--- START ---
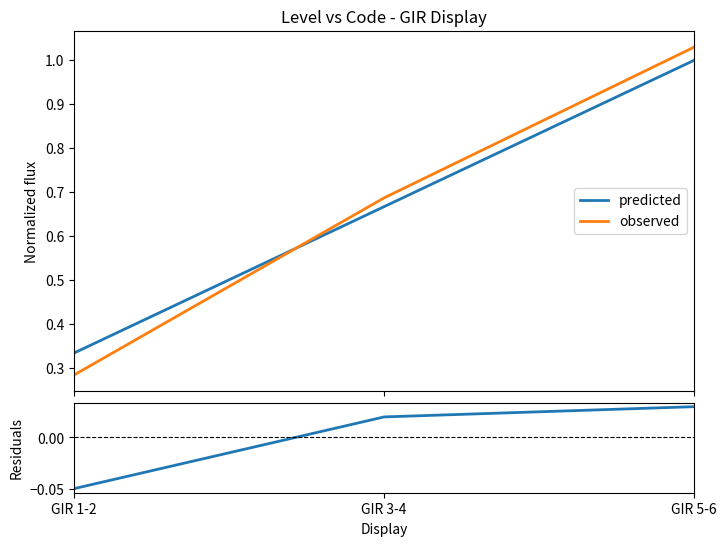

How many values in residuals are above zero?

2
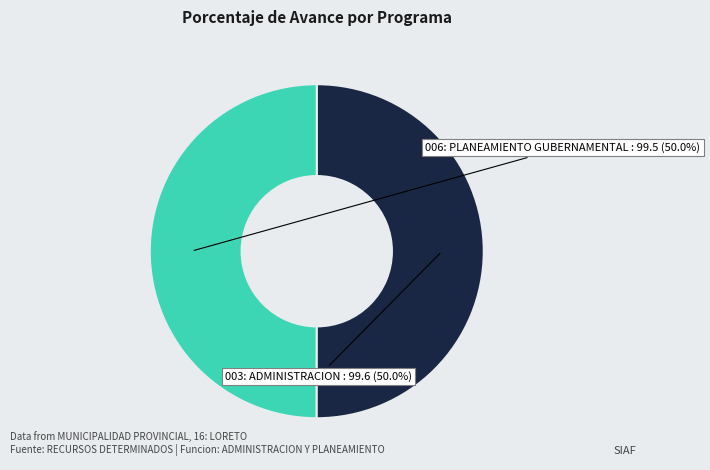

Do 003: ADMINISTRACION and 006: PLANEAMIENTO GUBERNAMENTAL together represent more than half of the pie?

Yes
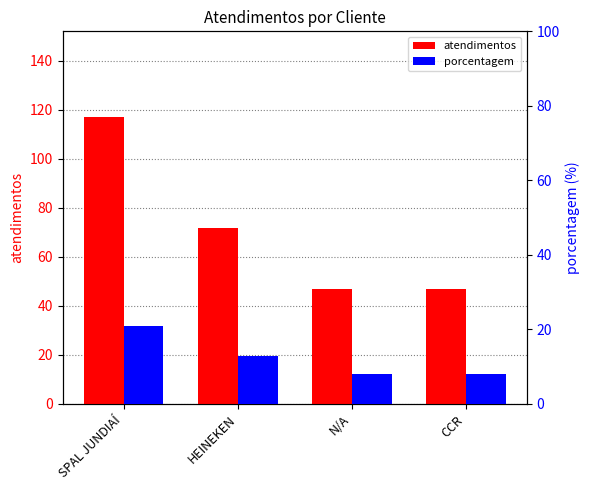

What is the difference between the highest and lowest values at CCR?

39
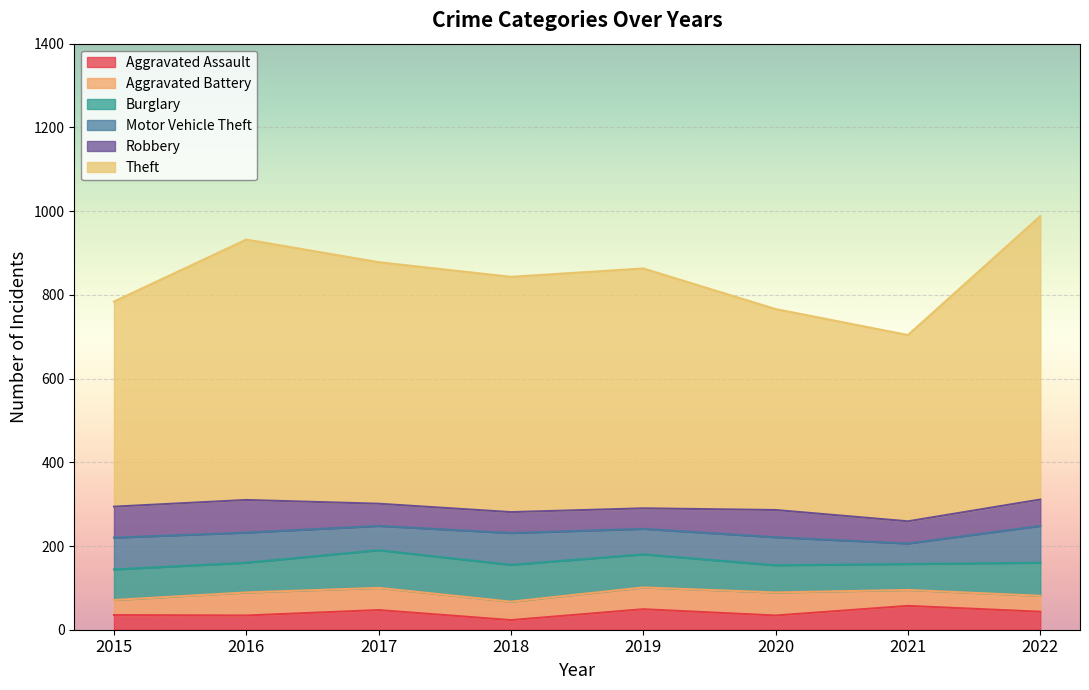

True or false: Aggravated Battery has a value of 66 at 2022.

False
--- END ---
• _Problem description_
Rewrite all the records, replacing "values" with "data points" and changing nothing else. Omit the pictures from your version.

• _Result for this task_
How many data points in residuals are above zero?

2

Do 003: ADMINISTRACION and 006: PLANEAMIENTO GUBERNAMENTAL together represent more than half of the pie?

Yes

What is the difference between the highest and lowest data points at CCR?

39

True or false: Aggravated Battery has a value of 66 at 2022.

False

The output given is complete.